A votação revelou um avanço significativo da ultradireita em várias cidades, enquanto a esquerda manteve sua posição dominante em Paris.
O partido de extrema direita Reagrupamento Nacional (RN) e seus aliados lideraram a votação em diversas cidades do sul, incluindo Nice, Toulon, Nîmes e Carcassonne. Prefeitos ligados ao RN já garantiram vitória no primeiro turno em locais como Perpignan, Fréjus e Hénin-Beaumont.
Marine Le Pen, líder do RN, que está inelegível devido a acusações de desvios de verba pública, descreveu os resultados como “uma grande vitória para o nosso movimento”. O eurodeputado Jordan Bardella, principal nome da extrema direita para a próxima eleição presidencial, afirmou que a votação municipal indica mudanças no país. “A mudança não espera até 2027. Ela começa neste domingo”, declarou Bardella.
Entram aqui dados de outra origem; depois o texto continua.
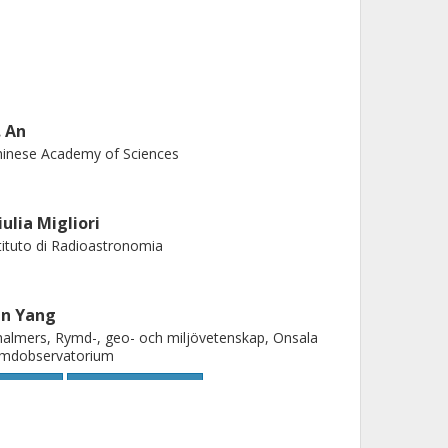
. An
inese Academy of Sciences
iulia Migliori
tituto di Radioastronomia
un Yang
almers, Rymd-, geo- och miljövetenskap, Onsala
ymdobservatorium
Forskning
Andra publikationer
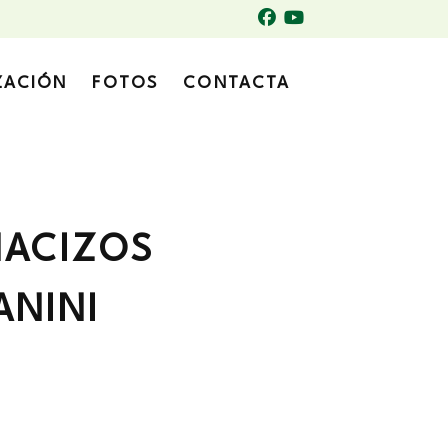
ZACIÓN
FOTOS
CONTACTA
MACIZOS
ANINI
Em Marselha, o prefeito de centro-esquerda do Partido Socialista, Benoît Payan, liderou a votação por uma margem mínima, seguido pelo candidato de extrema direita Franck Allisio. Outros candidatos, Martine Vassal, dos Republicanos, e Sébastien Delogu, da França Insubmissa, também se classificaram para o segundo turno. Há especulações sobre possíveis alianças entre socialistas e a esquerda radical para apoiar Payan, enquanto Vassal considera uma aliança com o RN.
Na capital, Paris, a esquerda se destacou novamente, com Emmanuel Grégoire, do Partido Socialista, liderando com cerca de 36,5% dos votos. “O povo de Paris nos colocou confortavelmente na liderança neste primeiro turno”, comemorou Grégoire, aliado da atual prefeita Anne Hidalgo, que não disputará um terceiro mandato. Sophia Chikirou, da França Insubmissa, também se classificou para o segundo turno, mas Grégoire afirmou que não fará pacto com a extrema esquerda.
Rachida Dati, ex-ministra da Cultura e candidata dos Republicanos, obteve 25% dos votos e também se comprometeu a não formar aliança com a ultradireitista Sarah Knafo, da sigla Reconquista. O segundo turno das eleições está agendado para o próximo domingo, 22 de março.